Why did Yagna iQ choose Cassandra database?
Technological Innovation today is taking shape in different ways and at different paces around the world very rapidly. To cope up with this fast pace and growing trends, businesses do have opportunities to be innovative for a sustainable growth.
The next-generation cloud applications require huge data volumes with rapid data velocity, and Cassandra has emerged as a ground-breaking database framework that works extremely well in dealing with large volumes of records spread over different servers.
Yagna iQ has an installed base monetization and revenue acceleration platform and we use Cassandra as our core database component. This blog is an effort to outline our database journey and selection of Cassandra as our preferred database.
Yagna iQ, since it’s inception, has been an RDBMS house – MySQL. MySQL was open source, free and was relatively easier to install and maintain hence it was a natural choice during the early years of Yagna iQ. It was our platform of choice and it worked reasonably well during the early years of Yagna iQ.
The summer of 2017 brought rapid growth of our user base and our systems were put under extreme stress due to a sudden spurt of traffic. We noticed that while our App servers could scale reasonably well, our database could not scale that well to the growing demands of our product. We tried tweaking, indexing, sharding and various other approaches on our RDBMS but that did not bear much fruit.
Based on the challenges we faced around database scaling, we took the decision to go with a NoSQL database – Cassandra, as we felt that it was the right database for our unique set of requirements. Some of the challenges and decision factors are listed below:
- Scalability: We wanted our database to scale horizontally without developers writing code around scaling. We could not use MySQL solutions of partitioning (due to scaling up only within the single node), sharding (due to code changes involved) and read-replicas (due to higher writes in our case). One of the reasons we chose Cassandra was because of its auto-scaling features. If you think you are running out of capacity, just add an extra node on to your Cassandra cluster and you are all set for linear scaling. With Cassandra scaling becomes an operational/release activity rather than Dev cycles.
- Faster query response: With a growing number of transactions, we wanted faster query response time. We found that with each passing day and growing data tables sizes our existing database was taking more and more time to respond. One of the main problems we identified was the use of foreign keys (FK) extensively in our application. While FKs are purist’s thing, in real life, it does not work all that well for RDBMS faster query responses. Also, we noticed that joining the complex tables slows things down considerably. Our initial lab results found Cassandra to be many order faster than our RDBMS system. It was due to Cassandra’s inherent architecture and because of how it stores/retrieves data. Even though Cassandra does not support searches on non-key columns and joining of tables while querying; we still went with it because the performance was non-negotiable for us. Another thing we were losing with Cassandra was transaction management, for this we identified tables were we really cared for transactions (example order management related tables) and kept those tables (around 5% of all tables) in the existing database though we got rid of the foreign keys.
- Distributed database and reliability: Yagna iQ is on-cloud platform and is deployed across geographies on AWS. We were running separate databases instances for each of the geographies with absolutely no run-time fault tolerance/availability for the database instances. These instances could not talk to each other and we ended up creating silo systems for each geography.
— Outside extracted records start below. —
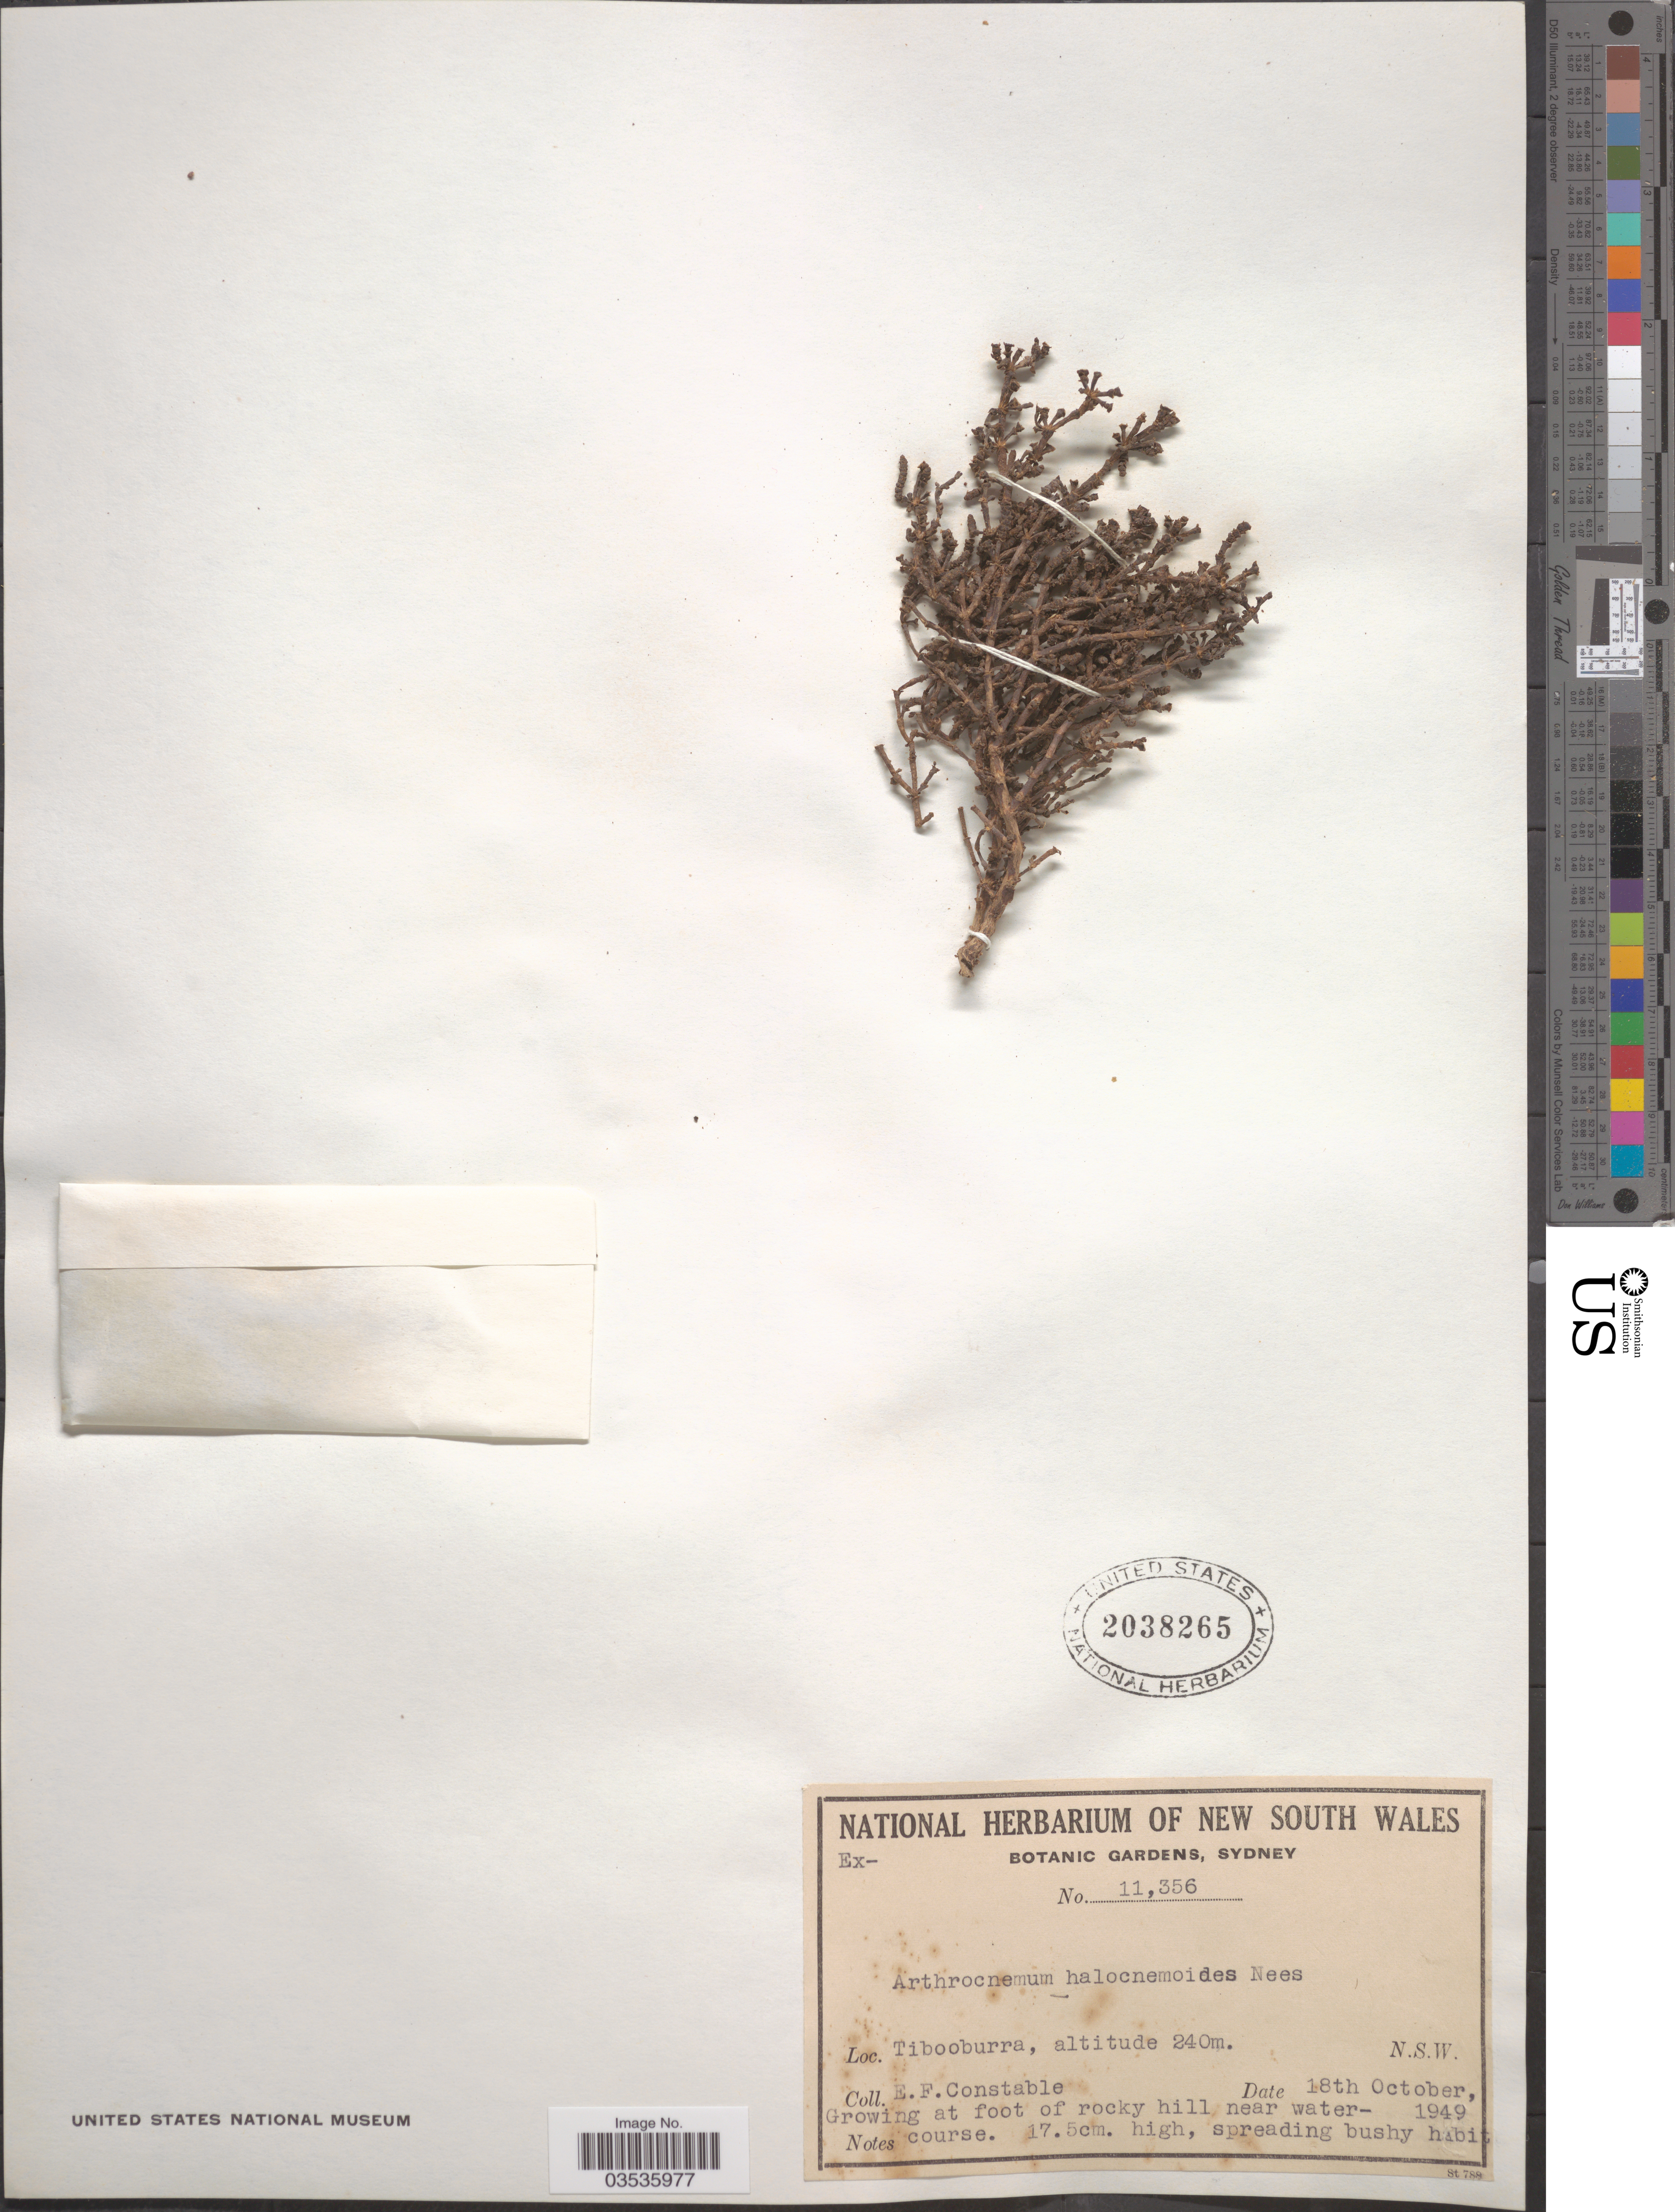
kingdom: Plantae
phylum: Tracheophyta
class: Magnoliopsida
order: Caryophyllales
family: Amaranthaceae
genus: Tecticornia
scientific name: Tecticornia halocnemoides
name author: (Nees) K.A. Sheph. & Paul G. Wilson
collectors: E. F. Constable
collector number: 11356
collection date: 1949-10-18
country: Australia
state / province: New South Wales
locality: Tibooburra.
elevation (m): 240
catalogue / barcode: US 2038265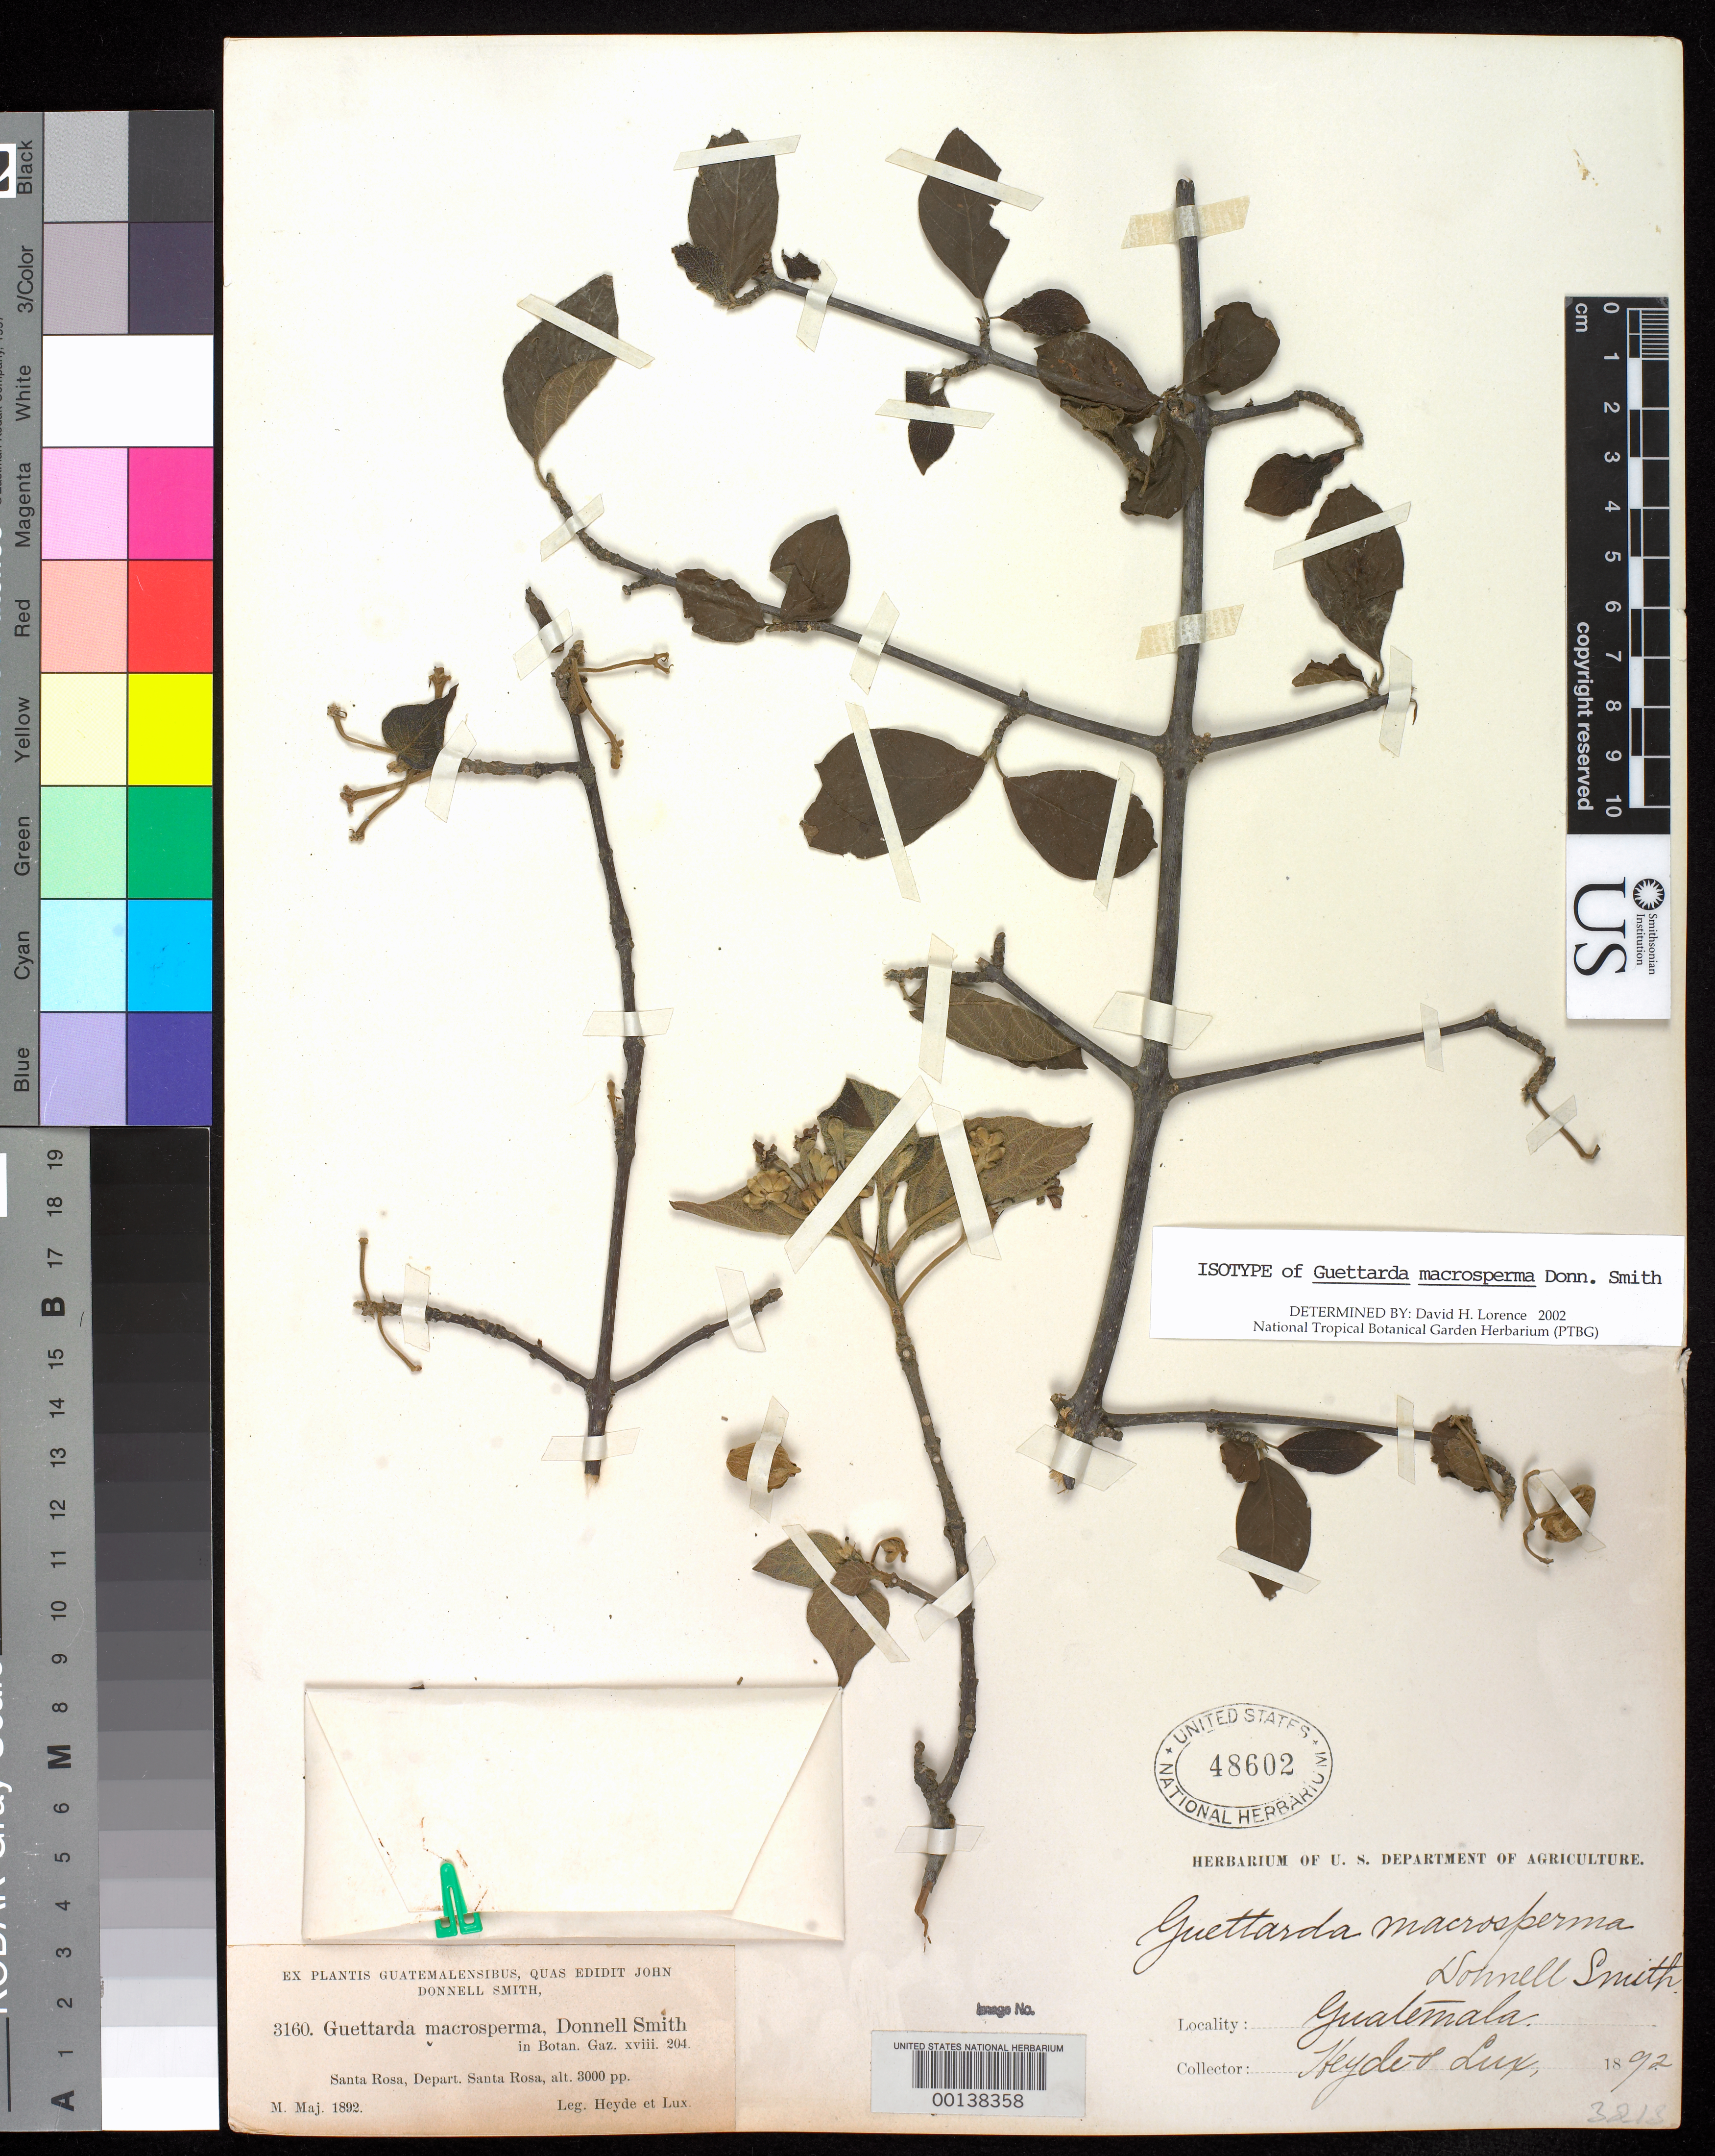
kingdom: Plantae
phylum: Tracheophyta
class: Magnoliopsida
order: Gentianales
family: Rubiaceae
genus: Guettarda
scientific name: Guettarda macrosperma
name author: Donn. Sm.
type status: Type Collection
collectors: E. T. Heyde & E. Lux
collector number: J.D.S. 3160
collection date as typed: May 1892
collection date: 1892-05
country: Guatemala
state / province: Santa Rosa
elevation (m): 914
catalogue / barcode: US 48602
With Cassandra, we could deploy an across the geography cluster which was not only fault-tolerant but was also highly available. This not only allowed us to deploy common services across geographies but also made the system lot more reliable with centralized monitoring capabilities. The automatic workload and data balancing ensured that the load was evenly distributed across different nodes on the clusters.
- Learning Curve for Developers: Yagna iQ team had absolutely no experience in a NoSQL database like Cassandra. The fundamental schema designing was totally different from our experience in designing the RDBMS system where Normalization was the key focus. For the uninitiated, Normalization is a database technique of splitting a large table into smaller tables and defining relationships between these tables using Foreign Keys (FK) to increases the clarity and to reduce the redundancy of data. Cassandra preached exactly the opposite – de-normalize the data i.e. have a fewer relationship among the tables and repeat data where required. With RDBMS system we defined our schema first and then did all the application design while with Cassandra we had to do the application design first, and depending on required queries we had to design the final schema (Keyspaces). While RDBMS gives mighty flexibility of querying on any field while joining multiple tables, we found Cassandra to be pretty restrictive in that aspect, later we solved that problem by adding Solr searches on top of Cassandra. It was a little steeper learning curve for us from the development perspective but there were many advantages which allowed us to endure the pain of migration.
Overall it has been a very exciting journey moving to Cassandra, we have made our share of mistakes, learned while on the road and today our product is in a happy space – scaling the peaks quietly!